The ETF will officially list on the Singapore Exchange on December 10
The ETF will officially list on the Singapore Exchange on December 10 © Bloomberg

Lion Global Investors and OCBC Securities have partnered to launch Singapore’s first technology-focused exchange traded fund, rolling out a new ETF that tracks the recently launched Hang Seng Tech index, which has already spawned a host of new products in Hong Kong.

The launch of the ETF comes just weeks after the suspension of the highly anticipated initial public offering of Ant Group that was set to debut in both Hong Kong and Shanghai, as well as the introduction of stricter antitrust laws in China, which analysts suggest may somewhat dampen investor interest for the strategy.

The Lion-OCBC Securities Hang Seng Tech ETF replicates the performance of the Hang Seng Tech index, which tracks the 30 largest technology companies listed in Hong Kong, including Chinese tech groups Alibaba, Tencent and Xiaomi.

It is also the first ETF to be launched by OCBC Securities and just the second ETF from domestic fund house Lion Global Investors, after it linked up with Phillip Capital on a real estate investment trust ETF in 2017. Lion Global and OCBC Securities are both subsidiaries of Singapore-based OCBC Bank.

The ETF kicked off its initial offering period on Monday, which will continue until December 7 before officially listing on the Singapore Exchange on December 10.

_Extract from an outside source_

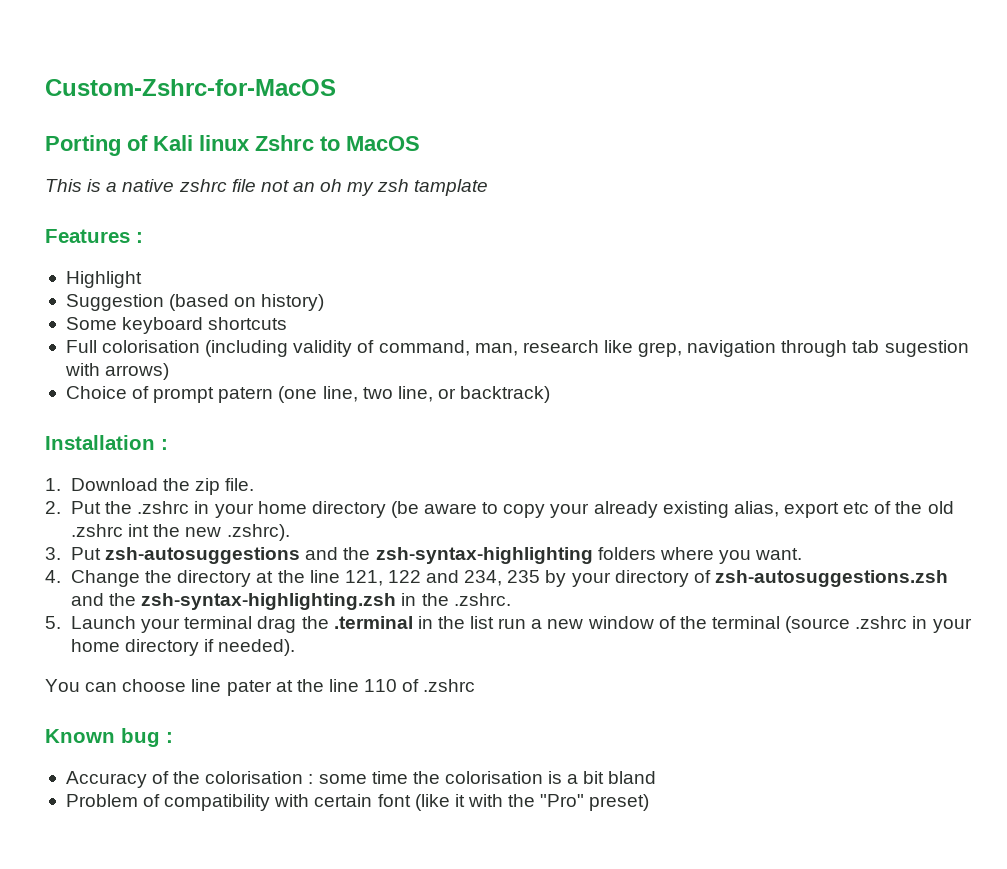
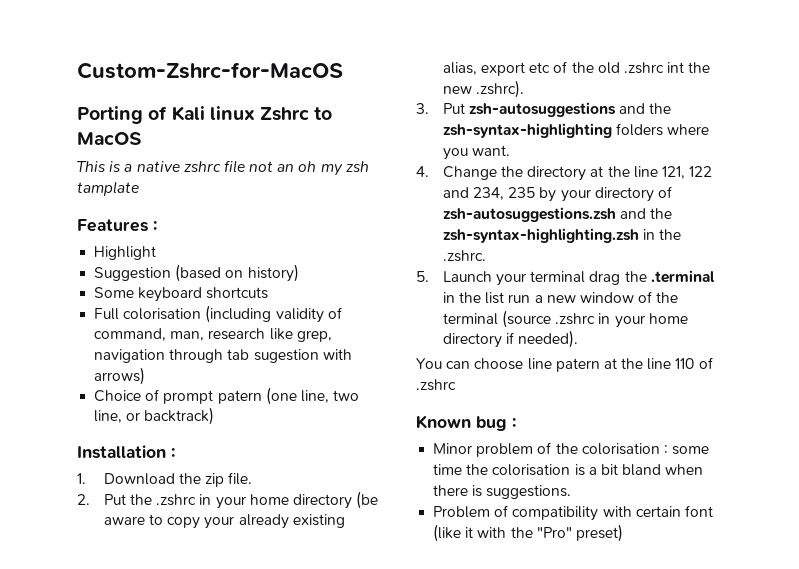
[226,680,272,696] pater -> [555,358,600,372] patern
[65,771,147,788] Accuracy -> [433,443,534,457] Minor problem
(657, 777) none -> [665,464,704,475] [433,485,572,499] when there is suggestions.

“The technology sector has significantly outperformed the broader equity market during this period, and technology stocks have benefited from changes in consumer behaviour as well as digital transformation of businesses,” said Kao Shih Teng, senior director and head of product solutions at Lion Global.

This article was previously published by Ignites Asia, a title owned by the FT Group.

Gerard Lee, Lion Global’s chief executive, said geopolitical trends, such as the tensions between China and the US, should also result in more Chinese technology companies being listed in Asia instead of the US, which would further support the ETF’s strategy.

“Other than investing in the merits of companies at the forefront of disruption and innovation, this ETF gives investors an easy avenue to express their view on fundamental changes happening in geopolitics,” Mr Lee said in a statement. “We’re confident that this ETF will have high trading volume and liquidity.”

Lion Global estimates that investors will be able to invest in the fund for as little as S$20 (US$14.94), excluding commissions and fees, which should make the strategy attractive to younger or even first-time investors.

Data from the securities brokerage show growing interest from Singaporean investors for trading in the Hong Kong stock market, with trading volumes up 34 per cent in the 12 months to October this year.

Hong Kong-listed Chinese technology companies, in particular, have consistently been among the top traded securities, while the trading volume in ETFs among retail customers has tripled from January to October this year compared with all of 2019.

Combined assets under management for Hong Kong ETFs tracking the Hang Seng Tech index stood at HK$9.33bn (US$1.2bn) on November 19, according to data from the Hong Kong Exchanges and Clearing website. The index launched in July.